= Sardar Gulab Singh =

Sikh warrior

Sardar Gulab Singh was the founder of Dallewalia Misl, one of the sovereign states of the Sikh confederacy that rose during the 18th century in the Punjab region. The Dallewalia and Nishanwalia Misl were stationed as a reserve force at Amritsar to protect the holy city and tackle any emergency. The Amritsar and the Punjab region was subject to raids by the Afghans led by Ahmad Shah Abdali therefore the Sikhs had created misls to defend the Punjab region and push back the invaders.

== Early life ==
Gulab Singh was the son of Shardha Ram of village Dallewal Since Gulab Singh was a resident of the village of Dallewal, hence the name of his misl that was established near Dera Baba Nanak, in Doaba Bist Jalandhar. He had a grocery store in his village Dallewal (also called Bora Dalla) where all his goods were stolen by thieves and this incident made him rebel against the Mughal administration. As a middle-aged man with a family to feed, he moved to Amritsar where he trained under Nawab Kapur Singh and became a Sikh after baptism.

=== Pahul ===
In 1726, Nawab Kapur Singh administered pahul to Gulab Singh on Diwali at Amritsar. Sikhs regarded Nawab Kapur Singh as a leader and general par excellence. He was the organizer of Dal Khalsa and an integral link between two sections of the Nihang Sikhs, Budha dal (veterans-handling administrative functions, taking care of missionary work, Gurudwaras, and protection of religion) and Taruna Dal (the young group-fighters, defenders, and protectors of the community).

==== Taruna Dal ====
Gulab Singh became an active member of the taruna dal by late 1726 A.D. and launched into a chivalry career, fighting against Punjab's oppressive Mughal government. Initially, he was having 10-15 companions and commenced plundering slowly; he added 150 comrades. One day, he attacked Jalandhar and, won big booty, returned safely to their jungle camp.

=== Dallewalia Misl ===

In 1748, Gulab Singh was declared to be the head of the Dallewalias Misl with two deputies Gurdyal Singh and Tara Singh Ghaiba.

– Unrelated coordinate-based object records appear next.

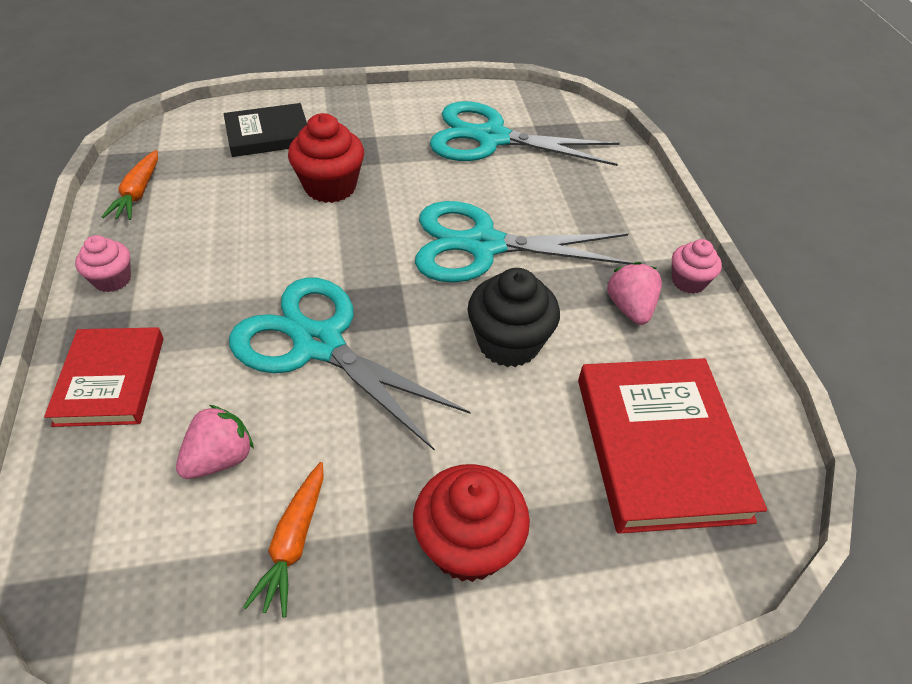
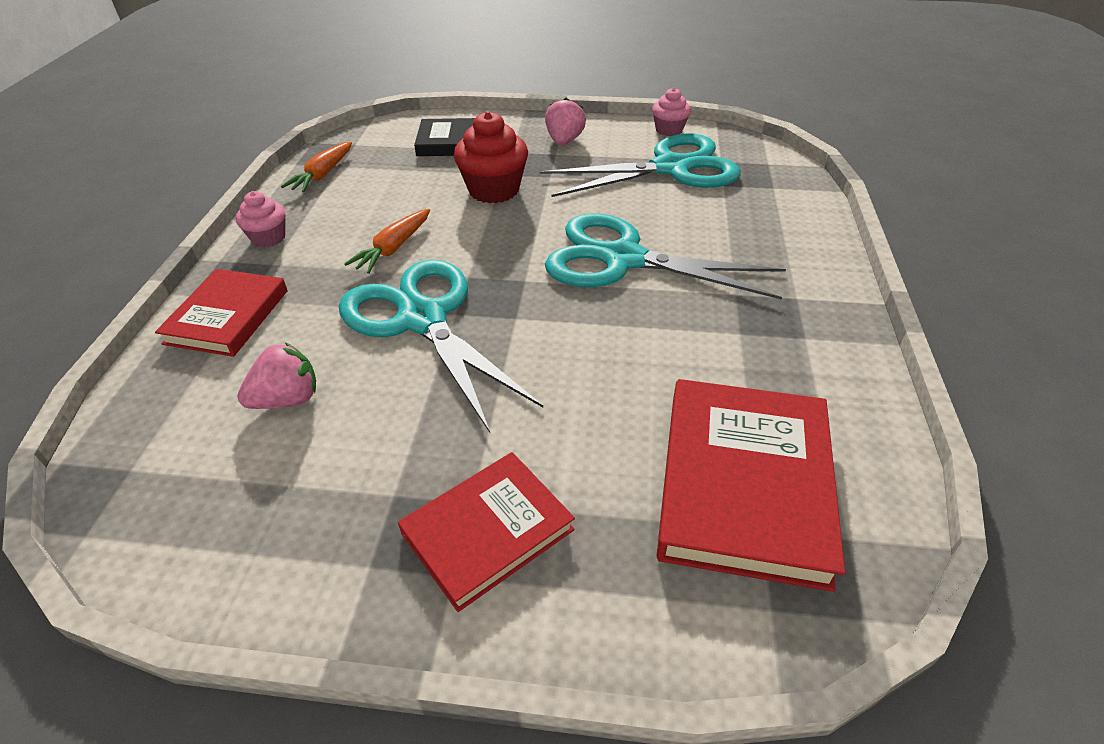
camera: 20 degrees right, 5 degrees down
orange carrot [243,462,324,618] -> orange carrot moved to [344,209,430,274]
red cupcake [413,464,530,582] -> red book [398,452,575,612]
turquoise scissors [430,101,620,166] -> turquoise scissors turned 135 degrees clockwise [540,134,741,197]
black cupcake [468,268,560,367] -> none
pink strawberry [607,262,662,325] -> pink strawberry moved to [545,98,586,146]
pink cupcake [672,239,722,294] -> pink cupcake moved to [652,88,691,136]

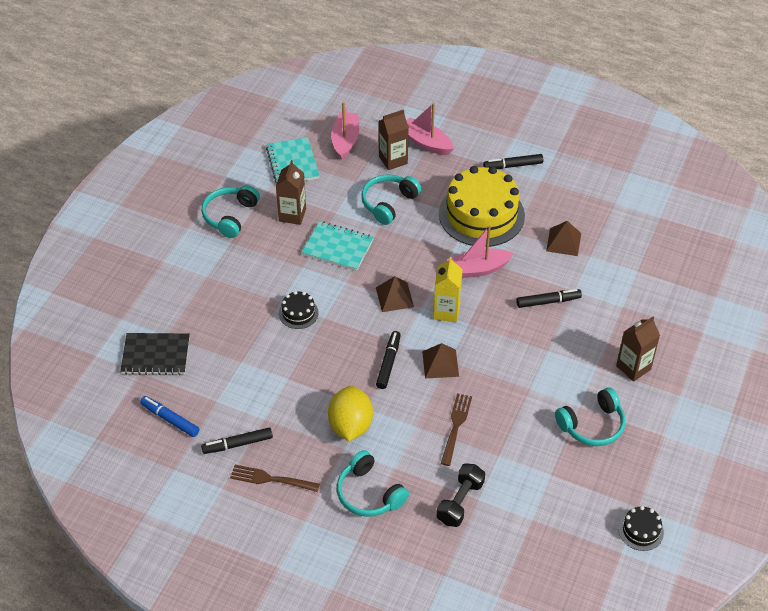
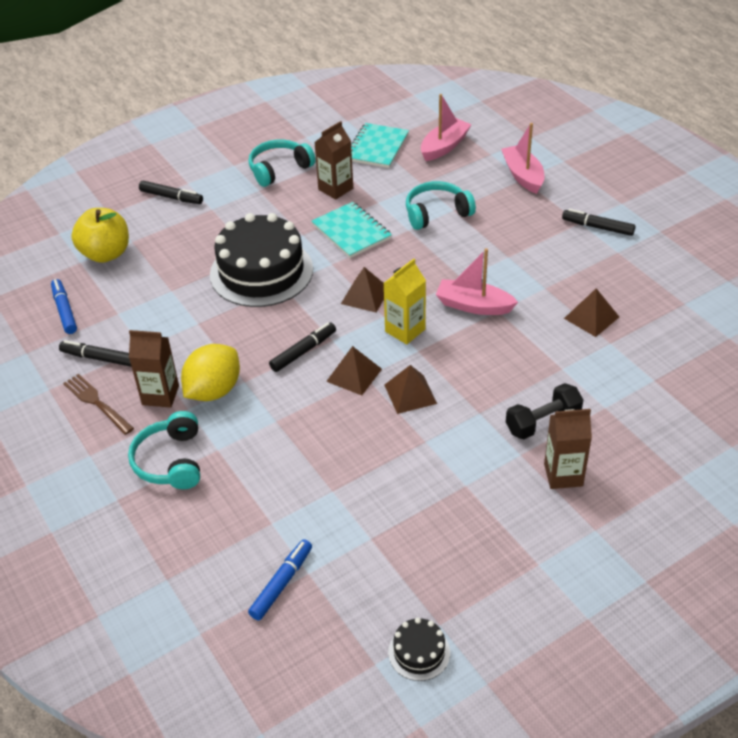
camera: 35 degrees right, 5 degrees down
black notebook [120,333,190,375] -> yellow apple [71,208,129,263]
black cake [279,291,319,329] -> black cake [210,213,313,307], size x2.30
brown carton [379,110,409,170] -> brown carton moved to [129,330,179,408]
black dumbbell [437,463,485,527] -> black dumbbell moved to [506,383,583,439]
yellow cake [439,166,525,247] -> none
brown fork [441,393,472,466] -> none
black marker [516,289,582,308] -> black marker moved to [139,181,203,204]
turquoise headphones [555,387,626,446] -> none
none -> blue marker [248,539,312,620]
none -> brown pyramid [384,365,437,414]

Detail of the Dallewalia Misl
| SN | Name | Founding Clan | Capital | Key Leaders | Strength in Regular Horseman (1780) | Misl Period Territory by 1759 | Corresponding Current Area |
| 1 | Dallewalia Misl | Khatri | Sardar Gulab Singh and Sardar Tara Singh Ghaiba | 5,000 | Nakodar, Talwan, Badala, Rahon, Phillaur, Ludhiana etc. | Ludhiana district, Jalandhar district |

== Death ==
Gulab Singh lost his life in 1759 at the Battle of Kalanaur by the forces of Zain Khan Sirhindi. Hence the command of the misl came to Sardar Gurdiyal Singh and later it was headed by Sardar Tara Singh Ghaiba.